- **EXERCISES**:
a. Extract the passage of the excerpt about living in Saint Petersburg from "A line at my" up to and including "about the place.".
b. In the excerpt about living in Saint Petersburg, where did the writer find Elena and Marina?
++++ EXCERPT TO READ
A line at my local supermarket at 12am

I’m pleased to report that Russia isn’t a country rife with organised crime, there aren’t bears running down every street and people generally prefer beer to vodka. There are so many aspects of this country, its people and the way they live that the rest of the world just doesn’t quite get. Similarly, there remains an underlying misunderstanding in Russia towards its orientation to the world, particularly the west.

Yesterday I left Saint Petersburg where I’ve lived since August last year. I thought it was a good time to write something down to summarise how I’ve felt about my time in Russia and to share my opinions about the place.

Don't do that

When I arrived last year I didn’t have a crystal clear path to follow, I didn’t have anywhere to live and I wasn’t that sure where I was studying. I felt generally okay about that though as I visited Russia a few years ago and found it straight forward enough. I was fortunate to find Elena and Marina on a Couch Surfing forum and they agreed to have me stay with them in their home until December.

Shortly after my arrival in Saint Petersburg the long Russian winter set in. I took advantage of the cold and went skiing most weekends at nearby resorts around Saint Petersburg. I also went to Austria with some Russian friends and travelled through Germany on my own.

I returned to Russia after that much needed break to continue my work at a local English School in Saint Petersburg and my Russian Language studies. By that point I had already spent Christmas and New Years in Russia and had moved into a new flat with some other students in the centre of town.
++++++++
++++ DATASET CONTENT
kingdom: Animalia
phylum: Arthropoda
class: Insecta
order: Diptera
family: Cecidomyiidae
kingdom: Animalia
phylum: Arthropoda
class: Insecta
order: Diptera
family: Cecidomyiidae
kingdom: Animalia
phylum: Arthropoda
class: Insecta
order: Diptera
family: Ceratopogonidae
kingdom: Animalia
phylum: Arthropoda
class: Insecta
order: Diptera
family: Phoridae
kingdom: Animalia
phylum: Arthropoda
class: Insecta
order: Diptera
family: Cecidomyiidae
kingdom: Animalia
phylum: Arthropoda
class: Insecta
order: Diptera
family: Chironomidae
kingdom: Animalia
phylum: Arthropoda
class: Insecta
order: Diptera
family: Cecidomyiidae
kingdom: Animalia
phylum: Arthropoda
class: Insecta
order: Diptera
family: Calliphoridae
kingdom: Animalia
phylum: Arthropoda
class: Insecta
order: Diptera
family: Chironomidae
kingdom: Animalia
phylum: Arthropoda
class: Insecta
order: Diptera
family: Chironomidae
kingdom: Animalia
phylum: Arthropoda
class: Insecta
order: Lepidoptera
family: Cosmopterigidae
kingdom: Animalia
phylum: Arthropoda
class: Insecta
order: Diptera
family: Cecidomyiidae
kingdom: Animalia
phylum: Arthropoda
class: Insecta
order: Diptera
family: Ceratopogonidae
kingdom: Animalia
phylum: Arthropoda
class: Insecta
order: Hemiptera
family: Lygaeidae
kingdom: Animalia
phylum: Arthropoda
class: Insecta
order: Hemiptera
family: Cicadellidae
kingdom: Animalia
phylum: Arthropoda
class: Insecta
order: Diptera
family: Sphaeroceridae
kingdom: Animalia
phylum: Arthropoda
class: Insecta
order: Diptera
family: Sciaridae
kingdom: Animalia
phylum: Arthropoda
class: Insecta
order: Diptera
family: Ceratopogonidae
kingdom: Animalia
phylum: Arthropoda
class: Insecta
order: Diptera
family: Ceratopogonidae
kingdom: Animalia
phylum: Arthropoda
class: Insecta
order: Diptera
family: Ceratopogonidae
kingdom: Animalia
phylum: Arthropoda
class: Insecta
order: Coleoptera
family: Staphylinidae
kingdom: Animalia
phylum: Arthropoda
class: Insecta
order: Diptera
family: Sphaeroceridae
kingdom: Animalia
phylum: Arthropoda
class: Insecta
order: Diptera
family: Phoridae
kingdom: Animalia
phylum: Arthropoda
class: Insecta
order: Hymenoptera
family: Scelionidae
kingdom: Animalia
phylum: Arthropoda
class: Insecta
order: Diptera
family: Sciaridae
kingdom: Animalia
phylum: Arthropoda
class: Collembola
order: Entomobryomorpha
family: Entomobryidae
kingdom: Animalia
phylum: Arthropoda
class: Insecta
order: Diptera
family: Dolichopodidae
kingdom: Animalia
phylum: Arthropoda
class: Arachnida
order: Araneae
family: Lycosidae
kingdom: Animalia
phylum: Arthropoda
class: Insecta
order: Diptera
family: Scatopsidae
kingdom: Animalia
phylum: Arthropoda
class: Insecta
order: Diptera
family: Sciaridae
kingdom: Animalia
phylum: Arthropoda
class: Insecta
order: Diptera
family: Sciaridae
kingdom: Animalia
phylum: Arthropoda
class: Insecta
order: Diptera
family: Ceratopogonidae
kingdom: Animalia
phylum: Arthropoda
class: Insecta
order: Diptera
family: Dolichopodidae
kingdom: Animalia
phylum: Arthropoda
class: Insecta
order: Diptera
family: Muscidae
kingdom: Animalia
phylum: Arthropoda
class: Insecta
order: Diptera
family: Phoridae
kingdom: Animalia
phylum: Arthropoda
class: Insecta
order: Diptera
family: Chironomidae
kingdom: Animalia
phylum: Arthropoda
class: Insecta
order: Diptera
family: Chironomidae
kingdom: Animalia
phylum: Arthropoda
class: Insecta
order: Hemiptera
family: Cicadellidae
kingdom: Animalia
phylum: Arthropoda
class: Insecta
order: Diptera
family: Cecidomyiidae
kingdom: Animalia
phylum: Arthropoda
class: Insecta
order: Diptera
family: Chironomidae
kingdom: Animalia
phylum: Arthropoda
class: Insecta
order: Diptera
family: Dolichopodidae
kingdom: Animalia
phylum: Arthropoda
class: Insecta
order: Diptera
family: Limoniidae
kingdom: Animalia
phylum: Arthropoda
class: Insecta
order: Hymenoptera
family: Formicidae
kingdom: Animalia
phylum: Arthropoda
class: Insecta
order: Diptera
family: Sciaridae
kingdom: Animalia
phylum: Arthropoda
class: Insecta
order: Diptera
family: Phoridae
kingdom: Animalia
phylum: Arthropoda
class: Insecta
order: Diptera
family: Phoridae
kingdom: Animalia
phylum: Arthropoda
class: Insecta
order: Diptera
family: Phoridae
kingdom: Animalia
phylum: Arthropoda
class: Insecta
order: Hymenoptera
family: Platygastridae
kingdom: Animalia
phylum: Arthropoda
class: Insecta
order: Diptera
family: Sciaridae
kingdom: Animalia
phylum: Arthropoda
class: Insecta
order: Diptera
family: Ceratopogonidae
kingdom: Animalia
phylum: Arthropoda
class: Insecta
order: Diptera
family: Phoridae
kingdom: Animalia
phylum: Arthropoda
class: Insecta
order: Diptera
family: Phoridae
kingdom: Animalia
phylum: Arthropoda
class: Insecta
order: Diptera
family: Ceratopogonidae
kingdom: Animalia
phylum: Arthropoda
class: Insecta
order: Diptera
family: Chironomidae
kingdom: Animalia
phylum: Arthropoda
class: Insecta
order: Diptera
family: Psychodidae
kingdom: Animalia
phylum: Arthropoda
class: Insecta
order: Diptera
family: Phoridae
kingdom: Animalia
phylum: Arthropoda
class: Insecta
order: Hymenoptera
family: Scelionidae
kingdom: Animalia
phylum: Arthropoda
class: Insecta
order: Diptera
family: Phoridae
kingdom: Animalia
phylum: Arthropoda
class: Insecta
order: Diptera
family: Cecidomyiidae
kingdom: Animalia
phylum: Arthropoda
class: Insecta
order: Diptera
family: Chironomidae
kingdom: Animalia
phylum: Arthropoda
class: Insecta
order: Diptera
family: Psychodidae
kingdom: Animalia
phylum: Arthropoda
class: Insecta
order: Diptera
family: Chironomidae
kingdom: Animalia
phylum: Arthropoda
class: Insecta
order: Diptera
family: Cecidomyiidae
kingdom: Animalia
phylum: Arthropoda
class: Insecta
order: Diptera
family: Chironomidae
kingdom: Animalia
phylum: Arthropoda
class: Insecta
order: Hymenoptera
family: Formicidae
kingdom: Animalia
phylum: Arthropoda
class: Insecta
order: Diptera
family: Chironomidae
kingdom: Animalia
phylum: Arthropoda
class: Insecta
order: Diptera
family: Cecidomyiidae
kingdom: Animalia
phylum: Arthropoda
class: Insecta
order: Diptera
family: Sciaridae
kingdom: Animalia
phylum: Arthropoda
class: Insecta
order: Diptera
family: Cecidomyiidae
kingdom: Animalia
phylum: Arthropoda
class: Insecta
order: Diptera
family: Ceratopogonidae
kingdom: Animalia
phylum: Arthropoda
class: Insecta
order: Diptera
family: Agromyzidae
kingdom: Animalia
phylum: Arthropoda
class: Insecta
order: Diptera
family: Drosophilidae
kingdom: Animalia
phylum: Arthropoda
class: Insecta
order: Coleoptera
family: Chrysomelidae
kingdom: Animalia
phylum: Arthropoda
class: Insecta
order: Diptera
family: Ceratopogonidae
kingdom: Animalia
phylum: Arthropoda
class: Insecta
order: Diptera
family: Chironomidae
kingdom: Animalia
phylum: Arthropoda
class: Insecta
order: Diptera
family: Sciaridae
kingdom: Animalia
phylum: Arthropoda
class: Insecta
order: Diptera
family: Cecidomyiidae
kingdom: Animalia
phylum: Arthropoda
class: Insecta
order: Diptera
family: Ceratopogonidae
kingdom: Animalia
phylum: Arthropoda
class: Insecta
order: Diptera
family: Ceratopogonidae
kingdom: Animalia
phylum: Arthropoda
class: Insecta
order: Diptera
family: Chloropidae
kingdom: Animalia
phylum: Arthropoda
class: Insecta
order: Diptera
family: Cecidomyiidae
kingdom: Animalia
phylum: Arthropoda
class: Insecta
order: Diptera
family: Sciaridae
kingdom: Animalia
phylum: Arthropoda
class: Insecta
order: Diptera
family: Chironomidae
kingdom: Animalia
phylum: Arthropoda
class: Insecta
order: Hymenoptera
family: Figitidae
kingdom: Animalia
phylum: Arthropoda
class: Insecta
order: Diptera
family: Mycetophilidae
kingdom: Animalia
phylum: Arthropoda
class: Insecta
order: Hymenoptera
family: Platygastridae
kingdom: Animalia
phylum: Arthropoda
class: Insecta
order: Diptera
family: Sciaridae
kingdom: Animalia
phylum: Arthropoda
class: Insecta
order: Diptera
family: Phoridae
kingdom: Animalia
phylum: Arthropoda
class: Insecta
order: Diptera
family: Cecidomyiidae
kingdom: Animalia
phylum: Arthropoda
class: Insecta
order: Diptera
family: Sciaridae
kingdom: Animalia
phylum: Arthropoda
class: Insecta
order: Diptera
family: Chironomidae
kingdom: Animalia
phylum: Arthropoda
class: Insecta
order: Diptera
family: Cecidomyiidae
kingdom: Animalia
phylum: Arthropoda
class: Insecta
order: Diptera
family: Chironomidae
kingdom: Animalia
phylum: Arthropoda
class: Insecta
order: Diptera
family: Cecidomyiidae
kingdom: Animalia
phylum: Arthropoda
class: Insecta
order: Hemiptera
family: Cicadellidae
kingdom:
++++++++
- **RESULTS OF THE TASKS**:
a.
A line at my local supermarket at 12am

I’m pleased to report that Russia isn’t a country rife with organised crime, there aren’t bears running down every street and people generally prefer beer to vodka. There are so many aspects of this country, its people and the way they live that the rest of the world just doesn’t quite get. Similarly, there remains an underlying misunderstanding in Russia towards its orientation to the world, particularly the west.

Yesterday I left Saint Petersburg where I’ve lived since August last year. I thought it was a good time to write something down to summarise how I’ve felt about my time in Russia and to share my opinions about the place.

b. On a Couch Surfing forum.